=== The input ===
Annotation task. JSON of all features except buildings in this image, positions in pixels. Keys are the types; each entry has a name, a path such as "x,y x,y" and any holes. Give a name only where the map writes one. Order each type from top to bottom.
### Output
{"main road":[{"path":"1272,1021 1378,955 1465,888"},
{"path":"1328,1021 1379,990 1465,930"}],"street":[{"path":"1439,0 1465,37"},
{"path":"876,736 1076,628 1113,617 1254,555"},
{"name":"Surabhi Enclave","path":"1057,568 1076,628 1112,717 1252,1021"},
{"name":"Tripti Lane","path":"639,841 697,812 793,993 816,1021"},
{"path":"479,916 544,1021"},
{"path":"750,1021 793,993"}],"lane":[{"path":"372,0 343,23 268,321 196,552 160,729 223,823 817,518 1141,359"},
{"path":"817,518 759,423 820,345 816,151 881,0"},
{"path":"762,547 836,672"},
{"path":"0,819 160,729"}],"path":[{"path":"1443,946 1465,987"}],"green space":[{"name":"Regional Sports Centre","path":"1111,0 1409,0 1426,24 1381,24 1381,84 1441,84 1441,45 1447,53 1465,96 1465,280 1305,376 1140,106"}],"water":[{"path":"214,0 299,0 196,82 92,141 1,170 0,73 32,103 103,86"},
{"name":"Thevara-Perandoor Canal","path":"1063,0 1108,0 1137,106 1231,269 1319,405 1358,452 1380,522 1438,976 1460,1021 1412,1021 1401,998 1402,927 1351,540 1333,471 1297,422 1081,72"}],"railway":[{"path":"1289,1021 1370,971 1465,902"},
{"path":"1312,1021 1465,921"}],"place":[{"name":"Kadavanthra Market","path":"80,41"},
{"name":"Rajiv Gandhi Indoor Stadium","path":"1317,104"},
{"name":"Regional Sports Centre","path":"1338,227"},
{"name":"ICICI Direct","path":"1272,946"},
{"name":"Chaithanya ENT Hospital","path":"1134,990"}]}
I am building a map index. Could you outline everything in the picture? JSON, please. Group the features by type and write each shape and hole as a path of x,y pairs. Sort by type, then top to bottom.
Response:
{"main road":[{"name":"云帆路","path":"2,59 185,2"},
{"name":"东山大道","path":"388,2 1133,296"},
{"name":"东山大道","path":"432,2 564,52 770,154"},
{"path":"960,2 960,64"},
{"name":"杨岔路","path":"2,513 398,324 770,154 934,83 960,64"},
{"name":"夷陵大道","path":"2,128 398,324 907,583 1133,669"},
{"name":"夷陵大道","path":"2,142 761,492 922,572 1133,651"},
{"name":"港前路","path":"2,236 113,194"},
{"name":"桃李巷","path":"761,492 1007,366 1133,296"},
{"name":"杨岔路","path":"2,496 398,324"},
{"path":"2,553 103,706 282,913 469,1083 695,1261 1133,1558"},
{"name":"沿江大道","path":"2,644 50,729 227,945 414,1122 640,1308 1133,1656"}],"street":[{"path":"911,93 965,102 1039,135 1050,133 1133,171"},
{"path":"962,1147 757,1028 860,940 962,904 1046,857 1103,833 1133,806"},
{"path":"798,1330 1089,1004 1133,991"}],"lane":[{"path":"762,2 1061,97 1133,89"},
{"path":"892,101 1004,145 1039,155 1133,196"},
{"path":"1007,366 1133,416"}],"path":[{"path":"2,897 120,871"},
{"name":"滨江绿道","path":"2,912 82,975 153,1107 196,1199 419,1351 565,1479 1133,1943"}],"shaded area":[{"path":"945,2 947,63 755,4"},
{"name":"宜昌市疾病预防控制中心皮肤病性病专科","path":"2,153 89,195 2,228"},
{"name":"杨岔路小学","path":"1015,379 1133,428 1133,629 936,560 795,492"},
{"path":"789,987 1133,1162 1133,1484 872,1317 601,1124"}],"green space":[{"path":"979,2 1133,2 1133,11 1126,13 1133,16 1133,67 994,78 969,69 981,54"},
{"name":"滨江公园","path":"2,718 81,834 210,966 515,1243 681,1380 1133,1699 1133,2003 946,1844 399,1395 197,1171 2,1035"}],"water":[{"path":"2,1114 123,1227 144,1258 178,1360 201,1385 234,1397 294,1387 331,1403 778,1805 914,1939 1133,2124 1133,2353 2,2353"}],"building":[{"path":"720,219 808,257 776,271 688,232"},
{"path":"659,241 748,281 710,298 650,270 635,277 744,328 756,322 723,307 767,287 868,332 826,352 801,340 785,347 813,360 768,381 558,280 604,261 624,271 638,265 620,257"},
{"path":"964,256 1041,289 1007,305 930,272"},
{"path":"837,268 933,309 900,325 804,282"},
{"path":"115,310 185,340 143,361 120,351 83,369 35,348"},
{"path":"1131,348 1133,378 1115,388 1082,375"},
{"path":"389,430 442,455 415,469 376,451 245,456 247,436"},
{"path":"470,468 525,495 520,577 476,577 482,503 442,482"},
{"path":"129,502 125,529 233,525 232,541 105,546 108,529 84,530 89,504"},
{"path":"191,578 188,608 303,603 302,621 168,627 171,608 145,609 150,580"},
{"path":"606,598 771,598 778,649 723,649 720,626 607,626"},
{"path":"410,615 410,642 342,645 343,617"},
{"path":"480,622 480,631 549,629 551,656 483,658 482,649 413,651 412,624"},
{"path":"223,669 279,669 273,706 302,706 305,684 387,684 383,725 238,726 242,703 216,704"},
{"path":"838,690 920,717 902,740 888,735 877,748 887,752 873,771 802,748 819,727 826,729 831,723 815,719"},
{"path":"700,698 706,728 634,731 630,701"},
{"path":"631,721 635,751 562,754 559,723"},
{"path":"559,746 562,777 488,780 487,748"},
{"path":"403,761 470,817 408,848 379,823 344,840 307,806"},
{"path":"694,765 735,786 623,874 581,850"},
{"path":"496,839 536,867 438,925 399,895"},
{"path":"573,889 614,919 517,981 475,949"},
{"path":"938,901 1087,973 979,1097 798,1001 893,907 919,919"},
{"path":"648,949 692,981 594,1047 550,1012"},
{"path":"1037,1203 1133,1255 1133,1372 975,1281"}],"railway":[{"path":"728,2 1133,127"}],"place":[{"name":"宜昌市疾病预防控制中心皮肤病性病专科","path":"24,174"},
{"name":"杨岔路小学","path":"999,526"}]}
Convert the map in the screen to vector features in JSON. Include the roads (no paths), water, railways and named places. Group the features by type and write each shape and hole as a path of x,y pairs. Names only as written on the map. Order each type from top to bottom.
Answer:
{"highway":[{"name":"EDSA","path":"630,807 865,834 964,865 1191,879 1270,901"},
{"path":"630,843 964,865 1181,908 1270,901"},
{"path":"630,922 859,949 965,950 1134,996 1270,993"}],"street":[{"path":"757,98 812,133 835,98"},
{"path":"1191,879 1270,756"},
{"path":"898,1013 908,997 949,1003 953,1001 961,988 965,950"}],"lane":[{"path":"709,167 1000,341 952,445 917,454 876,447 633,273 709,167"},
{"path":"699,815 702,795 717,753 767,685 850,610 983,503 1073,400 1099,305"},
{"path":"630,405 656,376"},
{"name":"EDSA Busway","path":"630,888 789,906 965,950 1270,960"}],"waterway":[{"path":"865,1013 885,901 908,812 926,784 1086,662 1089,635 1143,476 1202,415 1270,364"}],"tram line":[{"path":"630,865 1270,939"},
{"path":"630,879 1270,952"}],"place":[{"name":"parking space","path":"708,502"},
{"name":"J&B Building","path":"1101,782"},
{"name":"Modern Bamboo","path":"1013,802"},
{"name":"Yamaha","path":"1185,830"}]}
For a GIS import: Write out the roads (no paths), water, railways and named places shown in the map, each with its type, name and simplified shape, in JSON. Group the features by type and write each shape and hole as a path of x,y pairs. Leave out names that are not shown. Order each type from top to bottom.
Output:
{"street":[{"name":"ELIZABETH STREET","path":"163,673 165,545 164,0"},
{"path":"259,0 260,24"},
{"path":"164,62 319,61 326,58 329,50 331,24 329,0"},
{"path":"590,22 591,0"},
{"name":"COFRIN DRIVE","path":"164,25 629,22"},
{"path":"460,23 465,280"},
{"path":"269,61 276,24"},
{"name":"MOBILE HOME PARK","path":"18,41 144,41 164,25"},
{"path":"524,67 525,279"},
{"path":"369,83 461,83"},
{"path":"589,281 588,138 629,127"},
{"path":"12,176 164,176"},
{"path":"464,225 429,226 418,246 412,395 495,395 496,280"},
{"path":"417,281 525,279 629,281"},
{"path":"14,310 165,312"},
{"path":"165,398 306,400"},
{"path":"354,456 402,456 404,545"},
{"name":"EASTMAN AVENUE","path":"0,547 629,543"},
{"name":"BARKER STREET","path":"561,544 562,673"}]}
===
- Action item:
Your output should be the lines from the one with "For a GIS import: Write" through the end of the records above, copied exactly.

- Answer for the task:
For a GIS import: Write out the roads (no paths), water, railways and named places shown in the map, each with its type, name and simplified shape, in JSON. Group the features by type and write each shape and hole as a path of x,y pairs. Leave out names that are not shown. Order each type from top to bottom.
Output:
{"street":[{"name":"ELIZABETH STREET","path":"163,673 165,545 164,0"},
{"path":"259,0 260,24"},
{"path":"164,62 319,61 326,58 329,50 331,24 329,0"},
{"path":"590,22 591,0"},
{"name":"COFRIN DRIVE","path":"164,25 629,22"},
{"path":"460,23 465,280"},
{"path":"269,61 276,24"},
{"name":"MOBILE HOME PARK","path":"18,41 144,41 164,25"},
{"path":"524,67 525,279"},
{"path":"369,83 461,83"},
{"path":"589,281 588,138 629,127"},
{"path":"12,176 164,176"},
{"path":"464,225 429,226 418,246 412,395 495,395 496,280"},
{"path":"417,281 525,279 629,281"},
{"path":"14,310 165,312"},
{"path":"165,398 306,400"},
{"path":"354,456 402,456 404,545"},
{"name":"EASTMAN AVENUE","path":"0,547 629,543"},
{"name":"BARKER STREET","path":"561,544 562,673"}]}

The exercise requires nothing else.